Clausen also notes how many first time buyers spend all or a major portion of their savings for a down payment; this is a detrimental mistake he points out. Many will pull all of their money together to put down that 20% to avoid mortgage insurance. However this is the wrong direction to go and can leave you short on cash for a rainy day.
Depleting your savings is very risky
With a conventional mortgage if you put down 20% you don’t have to pay for insurance on the mortgage. Although this can result in substantial monthly savings, Clausen says it isn’t worth “pushing the preverbial envelope” and not having funds set aside for a potential problem down the road. He says: “I’d pay for the mortgage insurance any day over not having enough money for a family emergency or loss of employment,” and goes on to note that everyone, especially the first time buyer, needs to have those funds set aside.
Prequalification has taken place, you have the perfect home lined up, you’ve signed a contract and close in 30 days. But, don’t get too excited just yet.
Why you should keep the wallet shut for the time being
Prior to closing a financial report including credit check is run, to ensure the financial situation hasn’t changed. If you have new loans on your credit report, this can jeopardize the ability to move forward with the purchase process.
Clausen notes how some buyers sign the contract then go buy a new boat or pricey furniture for the new home. He discusses a situation where a buyer drove to his office and showed him the new boat; Clausen went on to advise him to drive it right back to the dealership that day!
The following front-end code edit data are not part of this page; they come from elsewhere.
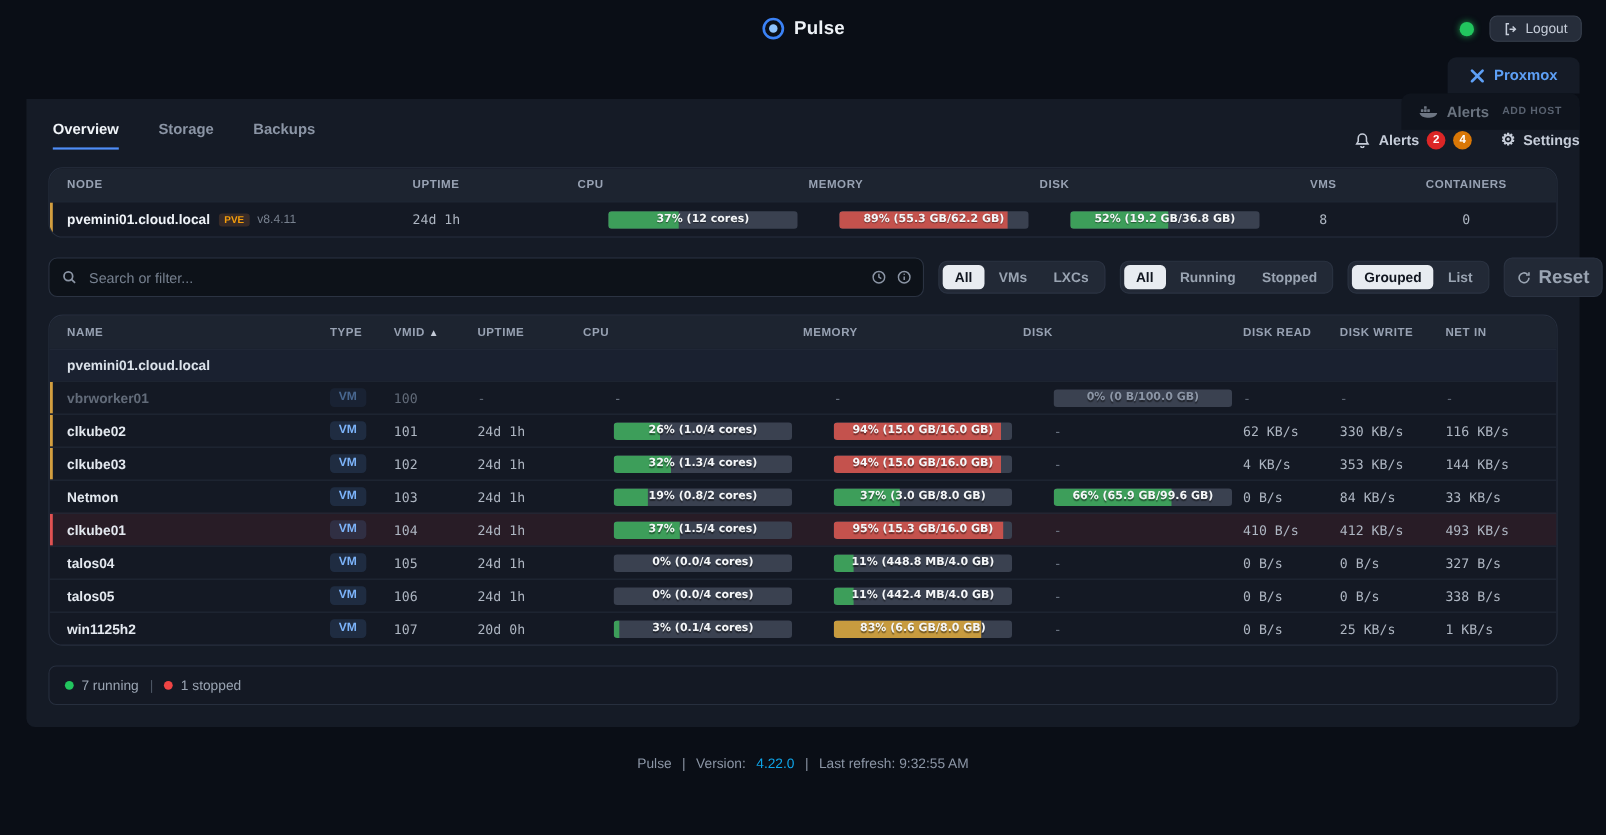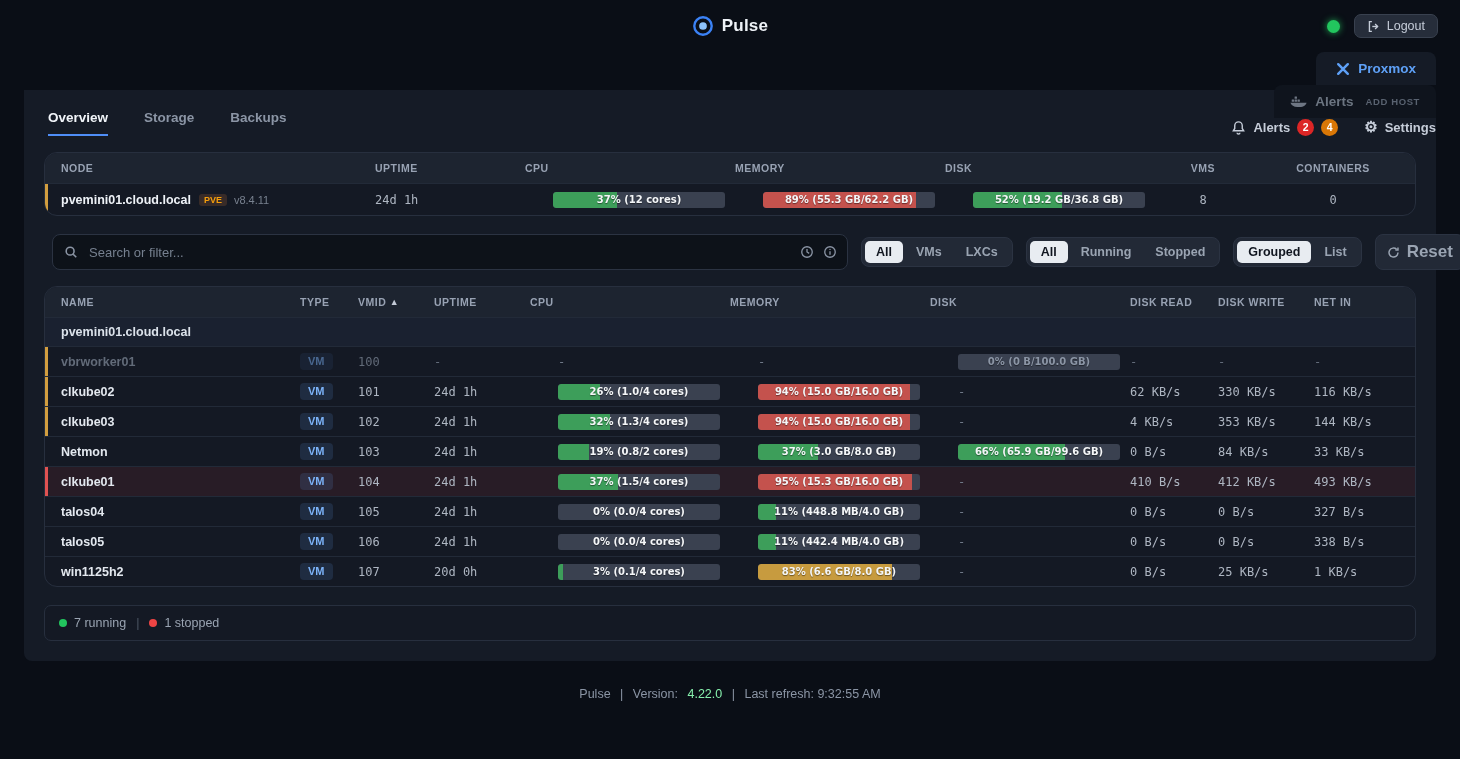--- a/index.html
+++ b/index.html
@@ -67,40 +67,40 @@
   .ngrid .meter-track { width:192px; }
   .meter-fill { position:absolute; left:0; top:0; bottom:0; border-radius:3px 0 0 3px; }
   .fill-green { background:#3d9e5a; }
   .fill-red { background:#c4524d; }
   .fill-yellow { background:#c79b3f; }
   .fill-gray { background:transparent; }
   .meter-label { position:absolute; left:0; right:0; text-align:center; font-size:10px; line-height:16px;
     color:#f4f6f8; font-family:"DejaVu Sans", sans-serif; font-weight:bold; text-shadow:0 1px 1px rgba(0,0,0,.45); }
   
   .fbar { display:flex; align-items:center; gap:13px; margin-top:18px; }
-  .search { position:relative; flex:0 0 796px;margin-left:8px; }
+  .search { position:relative; flex:0 0 796px; }
   .search input { width:100%; height:36px; background:#0d1219; border:1px solid #2b3342; border-radius:8px;
     color:#cdd4de; font-size:13px; padding:0 60px 0 36px; outline:none; font-family:"Liberation Sans",sans-serif; }
   .search input::placeholder { color:#76808f; }
   .s-ico { position:absolute; left:12px; top:11px; }
   .s-right { position:absolute; right:11px; top:11px; display:flex; gap:9px; }
   .seggroup { display:flex; background:#222936; border:1px solid #2b3342; border-radius:8px; padding:3px; gap:2px; }
   .seg { padding:4px 11px; border-radius:5px; color:#9aa4b2; font-size:12.5px; font-weight:600; cursor:pointer; white-space:nowrap; }
   .seg.active { background:#e8ecf1; color:#10151f; }
   .reset-btn { display:flex; align-items:center; gap:7px; background:#222936; border:1px solid #2b3342;
     border-radius:8px; padding:7px 11px; color:#9aa4b2; font-size:17px; font-weight:600; cursor:pointer; margin-left:auto; }
   
   .statusbar { margin-top:18px; border:1px solid #272f3e; border-radius:7px; padding:10px 14px;
     display:flex; align-items:center; gap:10px; font-size:12.5px; color:#9aa4b2; background:#141924; }
   .dot { width:8px; height:8px; border-radius:50%; display:inline-block; }
   .dot.g { background:#22c55e; } .dot.r { background:#ef4444; }
   .sb-item { display:flex; align-items:center; gap:7px; }
   .sb-div { color:#4b5563; }
   .footer { text-align:center; margin-top:26px; font-size:12.5px; color:#8b95a5; }
-  .footer .ver { color:#86efac; }
+  .footer .ver { color:#0ea5e9; }
   .footer span { margin:0 3px; }
 </style>
 </head>
 <body>
 
 <div class="top">
   <div class="brand">
     <svg width="22" height="22" viewBox="0 0 24 24">
       <circle cx="12" cy="12" r="9.5" fill="none" stroke="#3b82f6" stroke-width="2.6"></circle>
       <circle cx="12" cy="12" r="4.2" fill="#8ec2fb"></circle>

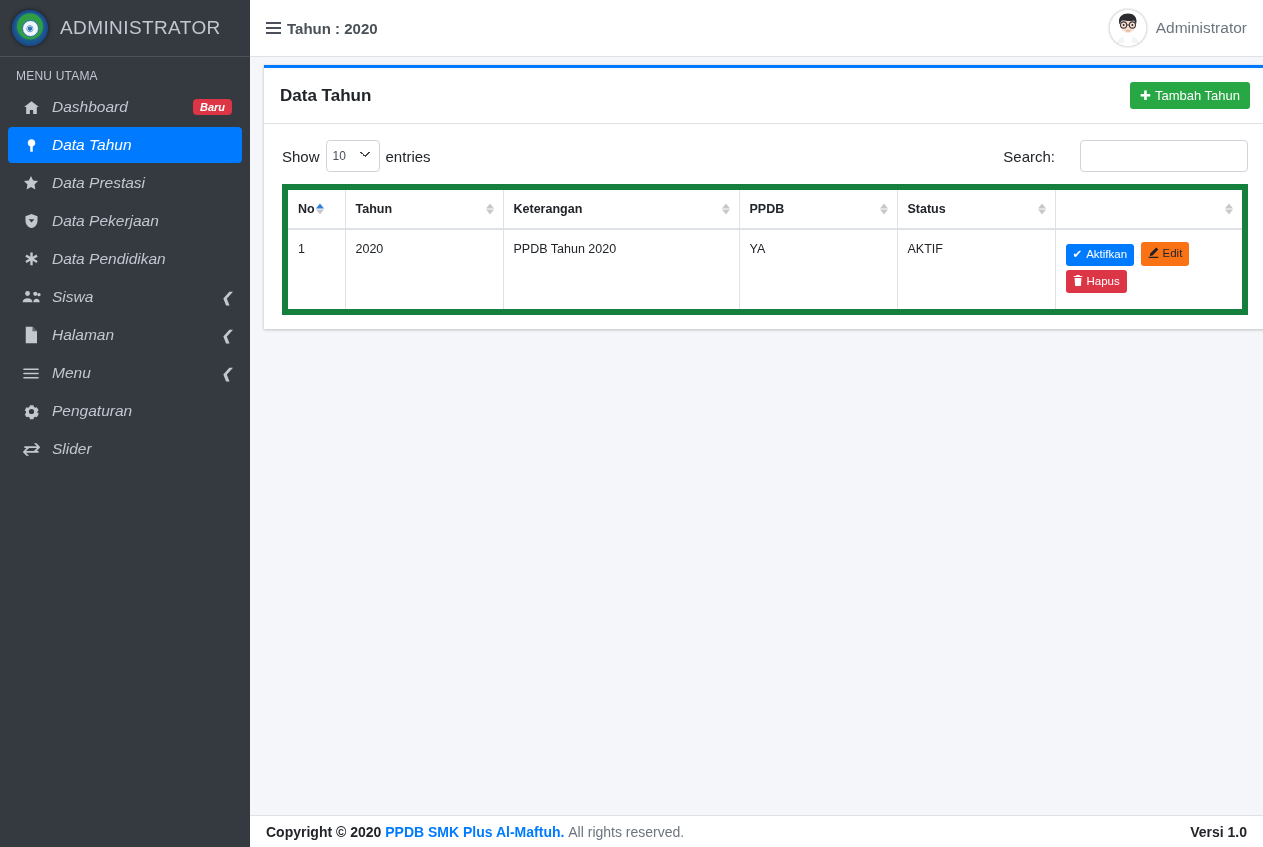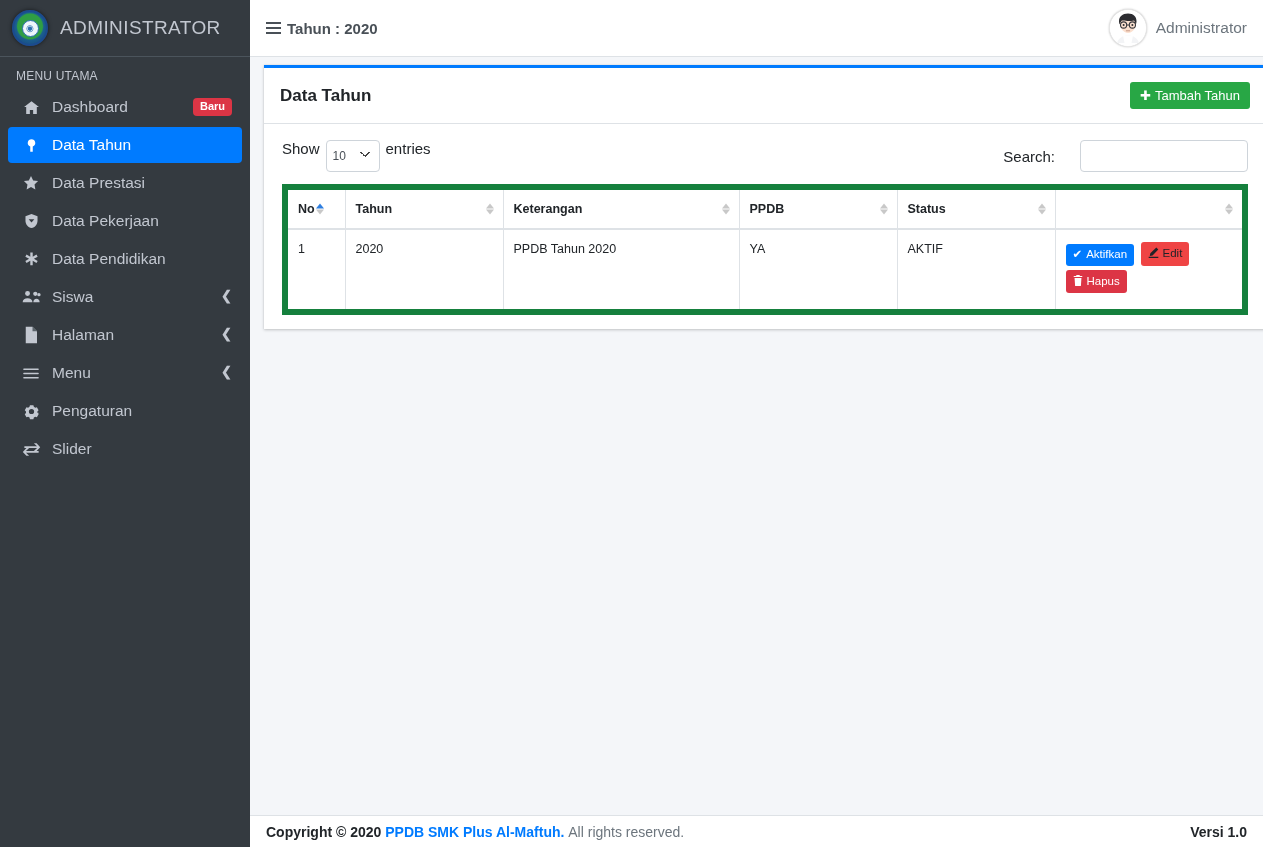--- a/index.html
+++ b/index.html
@@ -65,27 +65,29 @@
     color: #c2c7d0;
     font-size: 12px;
     padding: 12px 12px 6px 16px;
     letter-spacing: .2px;
   }
 
   .nav { list-style: none; padding: 0 8px; }
   .nav-item { margin-bottom: 2px; }
   .nav-link {
     display: flex;
+    align-items: center;
     padding: 9px 10px;
     border-radius: 4px;
     color: #c2c7d0;
     font-size: 15.5px;
     text-decoration: none;
     cursor: pointer;
     position: relative;
+    font-style: italic;
   }
   .nav-link.active { background: #007bff; color: #fff; }
   .nav-icon {
     width: 26px;
     flex: none;
     display: inline-flex;
     align-items: center;
     justify-content: center;
     margin-right: 8px;
     color: #c2c7d0;
@@ -210,20 +212,21 @@
   .dt-top {
     display: flex;
     align-items: center;
     margin-bottom: 12px;
     padding-top: 4px;
   }
   .dt-length {
     font-size: 15px;
     color: #212529;
     display: flex;
+    align-items: center;
     gap: 6px;
   }
   .dt-select {
     font-family: inherit;
     font-size: 12px;
     padding: 6px 6px;
     border: 1px solid #ced4da;
     border-radius: 4px;
     color: #495057;
     background: #fff;
@@ -306,21 +309,21 @@
   th.col-no .sort-ind { right: auto; left: 28px; }
 
   .btn-act {
     font-size: 11.5px;
     padding: 5px 7px;
     margin: 0 3px 4px 0;
     color: #fff;
     border-radius: 3px;
   }
   .btn-aktifkan { background: #007bff; }
-  .btn-edit { background: #ef4444; color: #1f2328; }
+  .btn-edit { background: #f97316; color: #1f2328; }
   .btn-hapus { background: #dc3545; }
 
   
   .dt-bottom {
     display: flex;
     align-items: center;
     margin-top: 14px;
   }
   .dt-info { font-size: 15px; color: #212529; }
   .pagination {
The dealership was kind enough to agree to afford that buyer a few more days, until the final credit check and financial history had been run on the home that buyer was ready to purchase. If this was not the case, it could have killed the deal. So before you get ready to start spending and financing big purchases, make sure you take a step back, and wait until those final checks are run, to avoid the risk of losing everything, only a few days before moving into your dream home.